# New camera on the way



## gerryr (Jul 31, 2007)

Well, after talking with several pros and reading numerous reviews of the latest Nikon digital SLRs, I ordered a D40 this morning.  Now I'll be able to use all my Nikon lenses, although a couple of them will only focus manually, but after years of doing that all the time, I don't consider it a big deal.  I can't wait to get this baby and try it out.


----------



## Rudy Vey (Jul 31, 2007)

Here to, here too.
Just ordered an Olympus Stylus 770SW: can be under water down to 33 feet!! And is shockproof (so they say) to a 5 feet drop.
Planning a fishing trip of a life time (Tierra del Fuego) and needed a water proof camera. Its very small, that was what I was looking for as well - no idea how she takes pen pixs, though.


----------



## Dario (Jul 31, 2007)

Wow Gerry...that's a major gloat!  Congrats!!!


----------



## gerryr (Jul 31, 2007)

Well, I don't know if it qualifies as a major gloat.  From Amazon it was $533.xx for body and 18-55mm lens.  The D80 is around $900 for just a body and the D200 is around $1,400 for a body.  From everything I have read and heard, this will do everything I need it to do and then some.  If I was still doing photography professionally my choice would probably be different.

Rudy,
What are you going to be fishing for there?  Brown Trout?


----------



## TBone (Jul 31, 2007)

Very nice choice.  I have narrowed my choice down to the D40.  Have to take care of my son's tuition for fall semester right now though.


----------



## TellicoTurning (Aug 2, 2007)

Gerry,
You made a good choice and will love the Nikon... my step-son is a full time truck driver, but a semi-pro photographer.  He uses a Nikon D80 that he up graded from the D60.  He takes some pretty wonderful pictures.


----------



## Rudy Vey (Aug 3, 2007)

> _Originally posted by gerryr_
> <br />Well, I don't know if it qualifies as a major gloat.  From Amazon it was $533.xx for body and 18-55mm lens.  The D80 is around $900 for just a body and the D200 is around $1,400 for a body.  From everything I have read and heard, this will do everything I need it to do and then some.  If I was still doing photography professionally my choice would probably be different.
> 
> Rudy,
> What are you going to be fishing for there?  Brown Trout?
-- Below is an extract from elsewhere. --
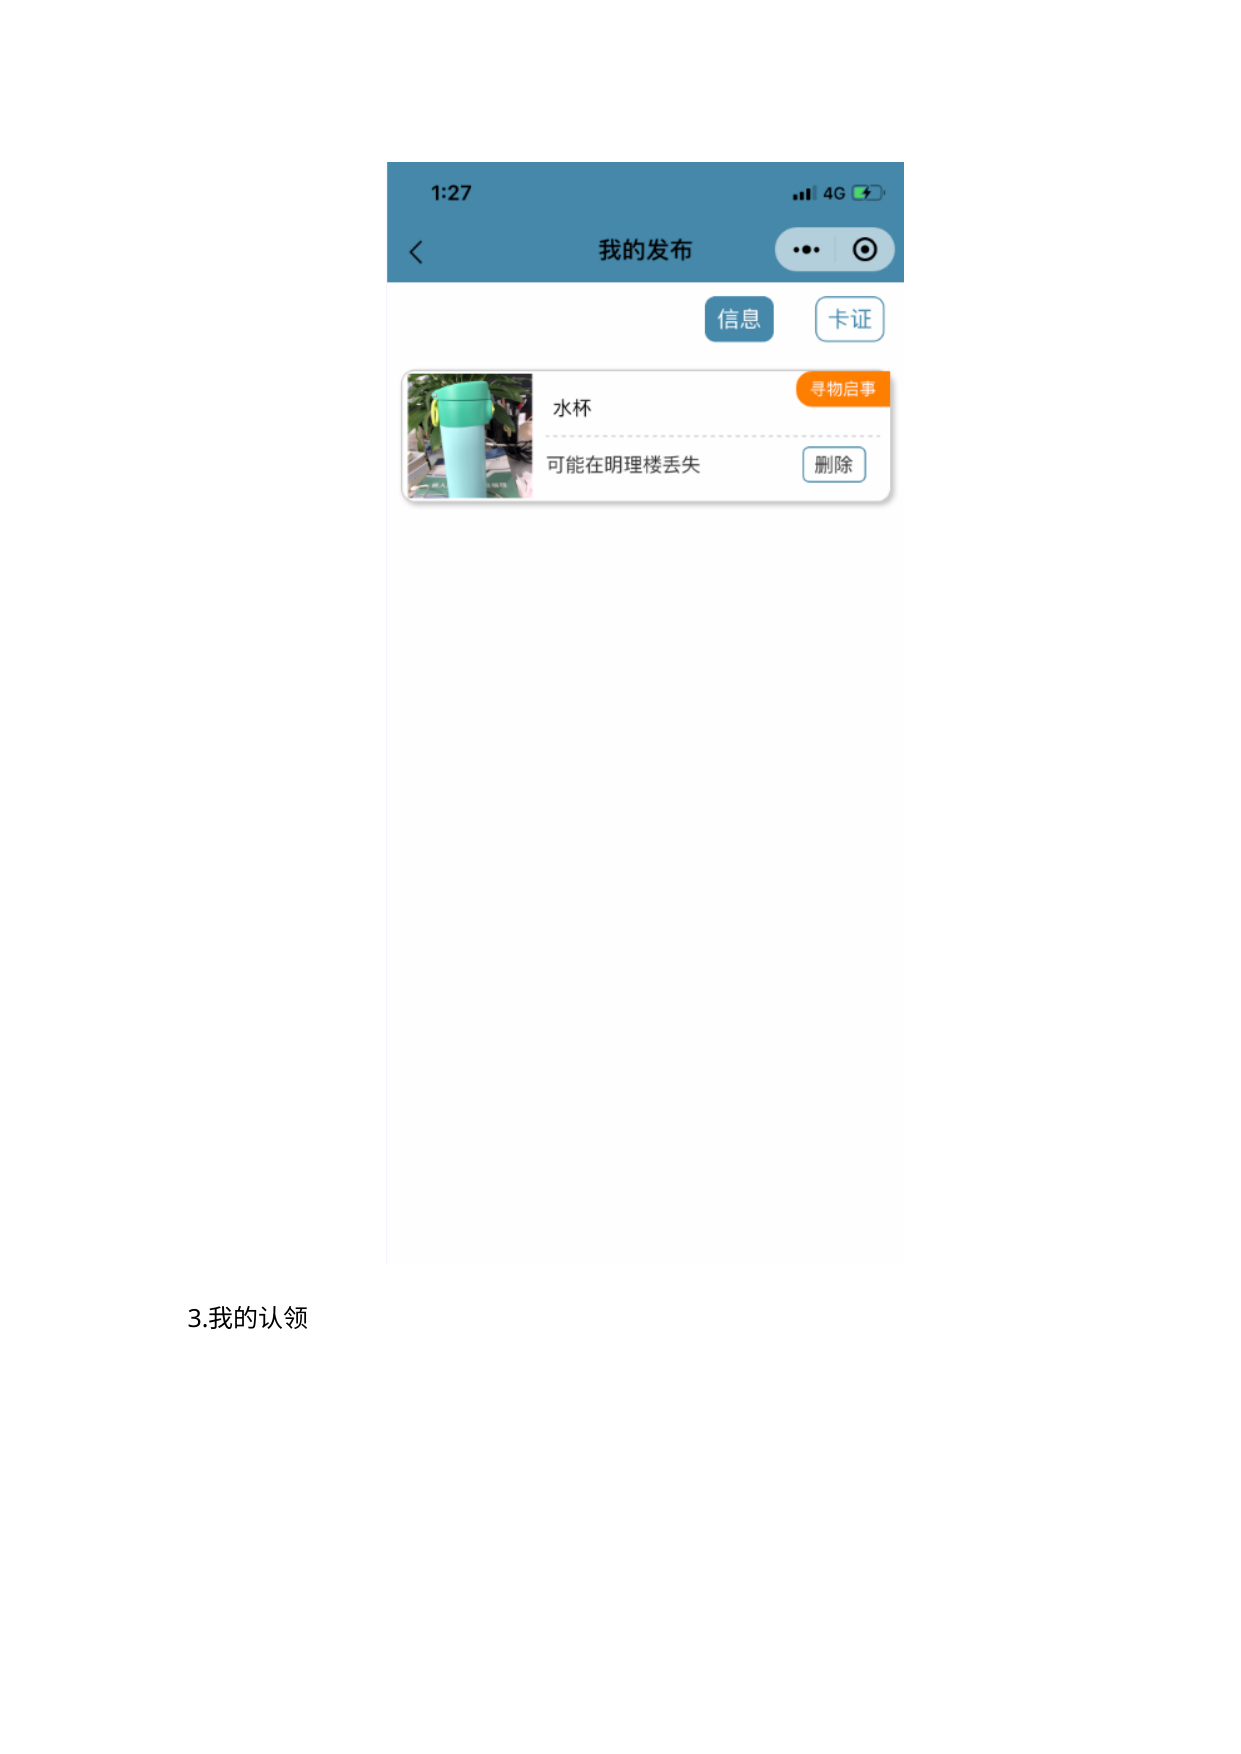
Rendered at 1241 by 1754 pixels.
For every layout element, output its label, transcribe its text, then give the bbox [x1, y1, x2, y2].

text 3.我的认领 [187, 1284, 1053, 1349]
picture [386, 162, 904, 1264]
Yes, for sea-running brown trout (in Europe we call them Sea trout, same species, salmo trutta). Was at the NJ fly show earlier this year and talked to some guys they had been there, and they showing pixs and telling about the fishing, so I have to go. Its a trip of a life-time - at least for me. Just thought I do it now when I am a bit fitter than when I retire. Just a tough job to get things organized...(not easy to coordinate the fishing, lodge, flights etc).


----------



## Rifleman1776 (Aug 4, 2007)

Gerry, nice set up. Glad you aren't put off by the manual features. I started as a pro photographer in 1953 with a Speed Graphic, grew through the TLR and then 35mm SLR ages. I reluctantly gave up the film about two years ago but I still miss being able to TELL THE CAMERA WHAT TO DO. I prefer manual settings. You, know, of course, after a few pictures, posting an example or two is mandatory. []


----------